OPINION — Anyone who knows me, knows that I have been an advocate for the COVID-19 vaccine from the moment it was available. I know that I tend to be an early adaptor. Always have been. Probably always will be. When I am afraid of something, I immerse myself in the topic. The more I learn about it, the less afraid I am of it. When it comes to COVID-19 I’ve done a lot of reading, a lot of listening and a lot of talking to medical professionals, and scientific researchers. People I greatly respect. So when it came time to vaccinate, it was a pretty straight-forward solid decision for me to make. And it was for my husband and our two adult children.
At the same time, I have understood (or at least I have tried to understand) what would make someone hesitate or even refuse to get the vaccine. My goal was to find the missing information they specifically needed to then feel comfortable about their decision, and then go get the shot. At times I think some of us have been on information overload, and that is what paralyzes us from getting the shot. I also fully understand those people that don’t think the government should mandate what you do with your own body, I certainly fall into that category. And the skepticism and even mistrust of big government and big corporations.
But now with the Delta variant sweeping through our nation, and filling our hospitals to capacity, we are seeing way too many people truly suffering, and dying.
Most recently, the daughter of a long-time friend of mine is really being hit hard by this damn virus. She is a Spearfish native, and her name is Brooke Eixenberger. She decided to post what she is going through on her social media page, hoping to convince anyone to not go down the anti-vaccination path she did and is now paying for. Reading it was a gut-punch. It was so powerful, that I asked for her permission to share it, and I suggested that her step-dad Bill Masterson, a long-time friend of mine and the president & publisher of the Rapid City Journal, also publish it. She very bravely and graciously said yes to both of us. So I will now step-aside and let Brooke tell you about her experience in her own words on September 2, 2021:
“I’m not posting this to get into a social media bash on FB. I want people to be able to make their own judgements as I had regarding the vaccine. I chose not to get it. There are many reasons but that was my choice. It wasn’t a “my freedom” reason either. On August 26th I tested positive for COVID-19. First, I want to tell you that the person I was with (whom was vaccinated) also tested positive. While the vaccine does not prevent Covid, it 100% gives you a different outcome. Here are my symptoms: I lost all smell immediately. It was as if I just woke up and it was gone. It’s hard to stay awake. I have coughing attacks that make me feel like I’m going to stop breathing altogether. When it’s over I’m so nauseous I can barely open my eyes. The back of my head feels like a nail is being jammed into it. I have severe inflammation of the lungs and now have Pneumonia. I have been in & out the ER-Only going home because there are no rooms available here in the state of Oklahoma. Nor are there rooms in the state of Texas, Arkansas, Missouri, Kansas and Colorado. I have not left my bed or even had the energy to turn on my TV. The chills and sweats along with body aches (I had 2 back fusions this year so that pain is basically attacking those areas as well) fever, runny nose etc. are constant. I take short gasps of air to try and not choke. I cannot breathe. Let me repeat that. I cannot breathe. It’s the toughest struggle I’ve had yet. I can’t take a breath in as it hurts like someone is choking you to death. I was told I could have the antibody infusion yesterday…waited all day for that and was just denied for that as well. I don’t have any answers and they don’t give you any. Steroids, inhalers & Tylenol. I feel helpless. The worst part is Covid forces you to do this alone. When all you want is someone-you can only touch their hand through the glass. My Super Mom drove here to only be closer to me. It’s so hard not being able to be in her arms…all I want is my Mommy at 42.

Landmark coordinate items:
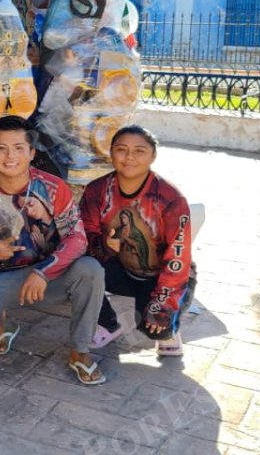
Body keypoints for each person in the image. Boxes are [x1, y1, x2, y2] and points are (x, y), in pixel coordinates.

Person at [0, 115, 108, 385]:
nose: (10, 156)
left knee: (91, 270)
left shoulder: (53, 188)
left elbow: (77, 238)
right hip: (4, 279)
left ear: (32, 153)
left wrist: (45, 271)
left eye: (19, 148)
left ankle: (80, 351)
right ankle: (1, 323)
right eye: (2, 148)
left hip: (50, 277)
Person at [82, 125, 195, 356]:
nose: (130, 157)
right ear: (111, 152)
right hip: (122, 270)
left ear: (153, 155)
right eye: (122, 149)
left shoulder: (170, 198)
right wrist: (104, 244)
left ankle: (169, 329)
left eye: (140, 151)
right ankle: (108, 322)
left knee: (156, 327)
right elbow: (83, 236)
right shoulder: (97, 191)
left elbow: (178, 258)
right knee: (78, 267)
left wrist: (163, 303)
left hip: (162, 277)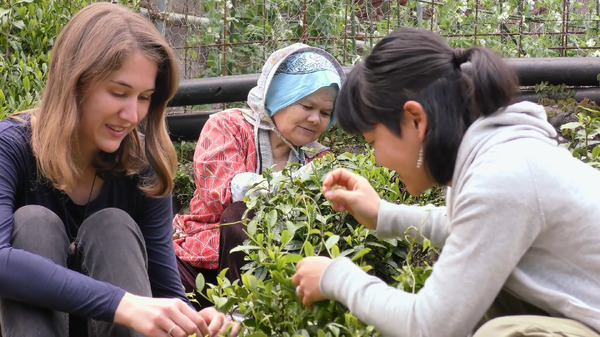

Work instruction >>
Copy the passage of the opinion piece from "At the same" up to and including "and big corporations.". Rely only on the opinion piece for what is asked.

Exercise result >>
At the same time, I have understood (or at least I have tried to understand) what would make someone hesitate or even refuse to get the vaccine. My goal was to find the missing information they specifically needed to then feel comfortable about their decision, and then go get the shot. At times I think some of us have been on information overload, and that is what paralyzes us from getting the shot. I also fully understand those people that don’t think the government should mandate what you do with your own body, I certainly fall into that category. And the skepticism and even mistrust of big government and big corporations.